● **Exercise**: Copy out every line of the data exactly; do not include the images.

(Scene images with camera geometry data)
==============================

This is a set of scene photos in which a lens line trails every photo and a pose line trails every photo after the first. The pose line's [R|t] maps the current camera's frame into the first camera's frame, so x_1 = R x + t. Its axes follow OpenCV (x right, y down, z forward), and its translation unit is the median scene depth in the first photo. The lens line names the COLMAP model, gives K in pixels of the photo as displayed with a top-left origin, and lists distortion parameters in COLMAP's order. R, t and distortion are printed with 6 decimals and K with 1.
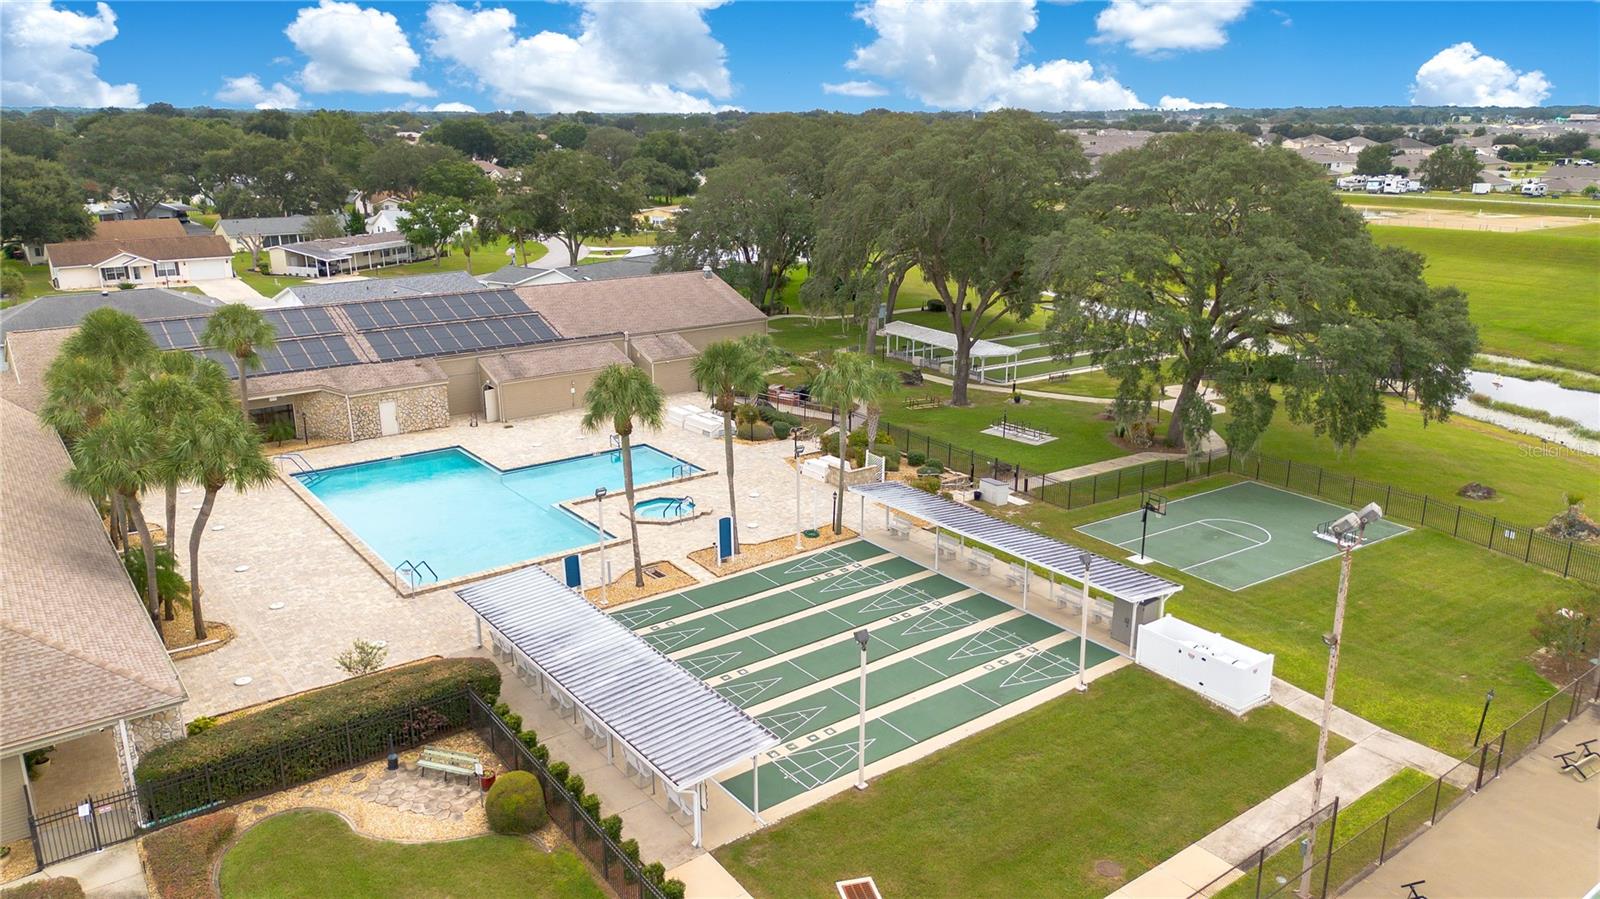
lens RADIAL K [[1125.7, 0, 800.0], [0, 1125.7, 449.5], [0, 0, 1]] dist [0.101819, -0.123014]
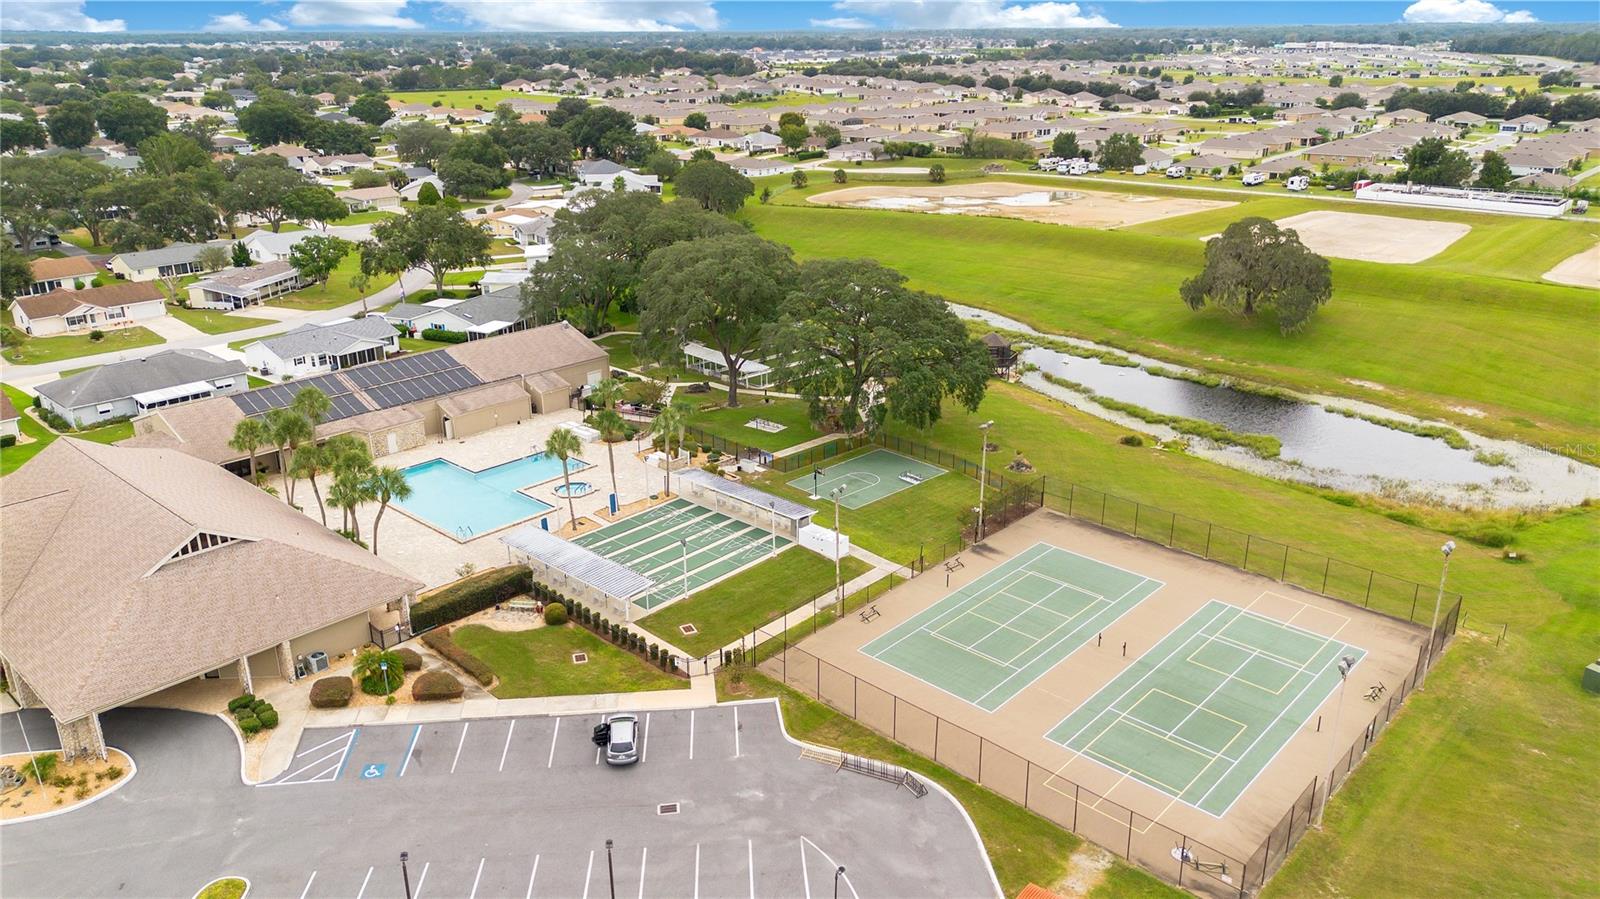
lens RADIAL K [[1125.7, 0, 800.0], [0, 1125.7, 449.5], [0, 0, 1]] dist [0.101819, -0.123014]
pose [[0.983867, -0.067474, 0.165690, -0.053305], [0.056430, 0.995915, 0.070486, -0.118086], [-0.169769, -0.059999, 0.983656, -0.875594]]
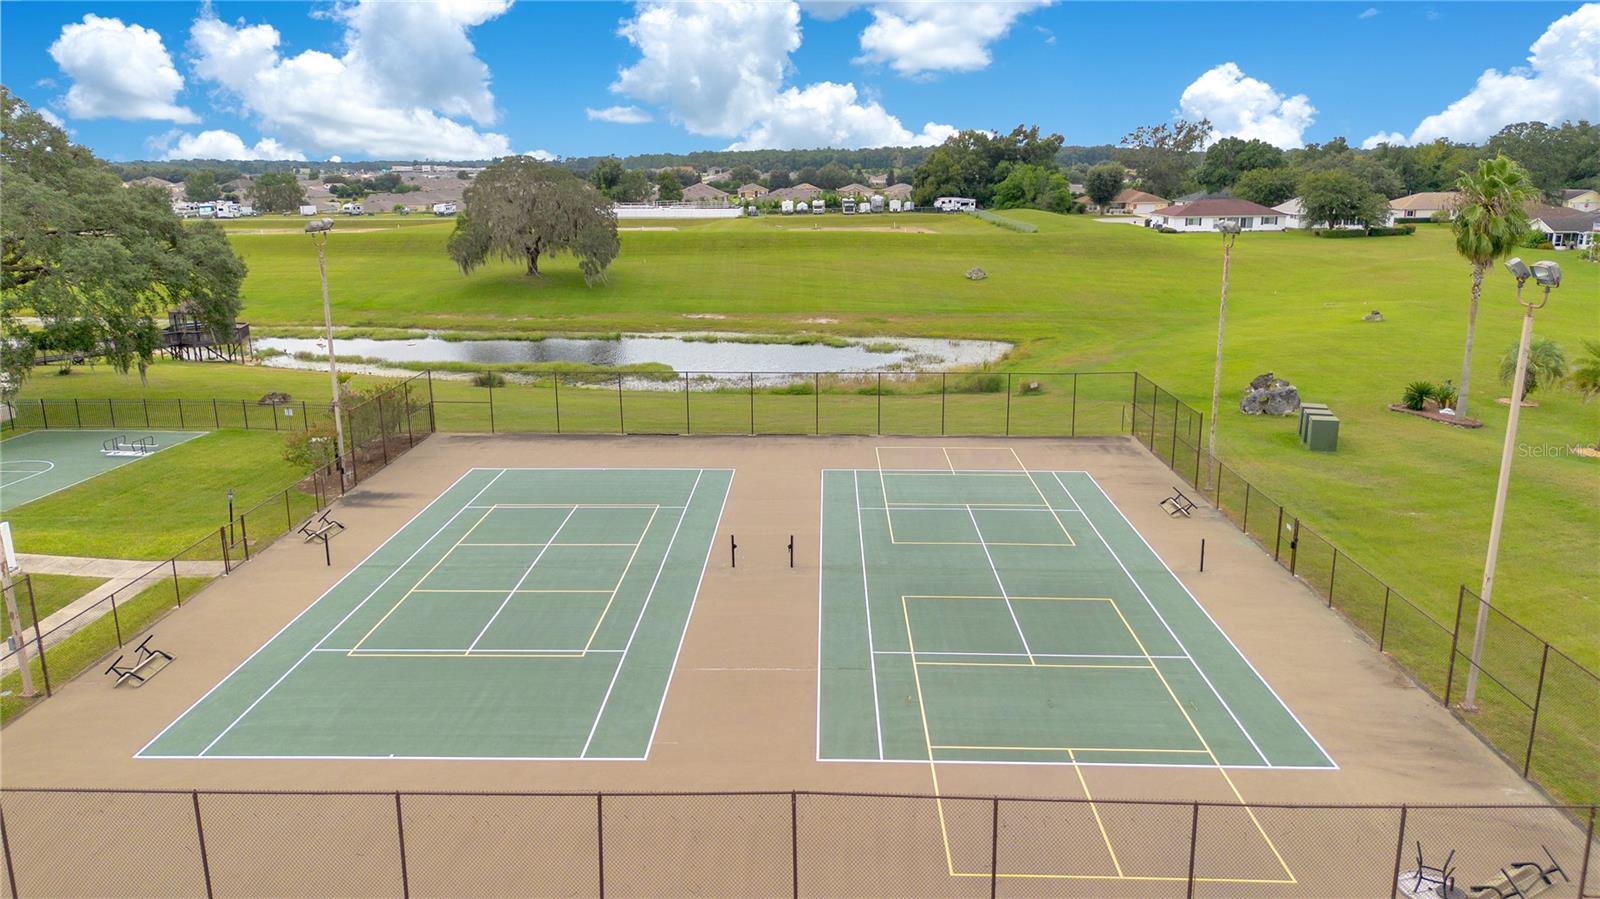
lens RADIAL K [[1125.7, 0, 800.0], [0, 1125.7, 449.5], [0, 0, 1]] dist [0.101819, -0.123014]
pose [[0.620117, -0.193452, 0.760284, 0.069648], [0.227821, 0.971762, 0.061442, 0.134180], [-0.750701, 0.135108, 0.646679, -0.067170]]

==============================

● **Response to this task**:
This is a set of scene photos in which a lens line trails every photo and a pose line trails every photo after the first. The pose line's [R|t] maps the current camera's frame into the first camera's frame, so x_1 = R x + t. Its axes follow OpenCV (x right, y down, z forward), and its translation unit is the median scene depth in the first photo. The lens line names the COLMAP model, gives K in pixels of the photo as displayed with a top-left origin, and lists distortion parameters in COLMAP's order. R, t and distortion are printed with 6 decimals and K with 1.
lens RADIAL K [[1125.7, 0, 800.0], [0, 1125.7, 449.5], [0, 0, 1]] dist [0.101819, -0.123014]
lens RADIAL K [[1125.7, 0, 800.0], [0, 1125.7, 449.5], [0, 0, 1]] dist [0.101819, -0.123014]
pose [[0.983867, -0.067474, 0.165690, -0.053305], [0.056430, 0.995915, 0.070486, -0.118086], [-0.169769, -0.059999, 0.983656, -0.875594]]
lens RADIAL K [[1125.7, 0, 800.0], [0, 1125.7, 449.5], [0, 0, 1]] dist [0.101819, -0.123014]
pose [[0.620117, -0.193452, 0.760284, 0.069648], [0.227821, 0.971762, 0.061442, 0.134180], [-0.750701, 0.135108, 0.646679, -0.067170]]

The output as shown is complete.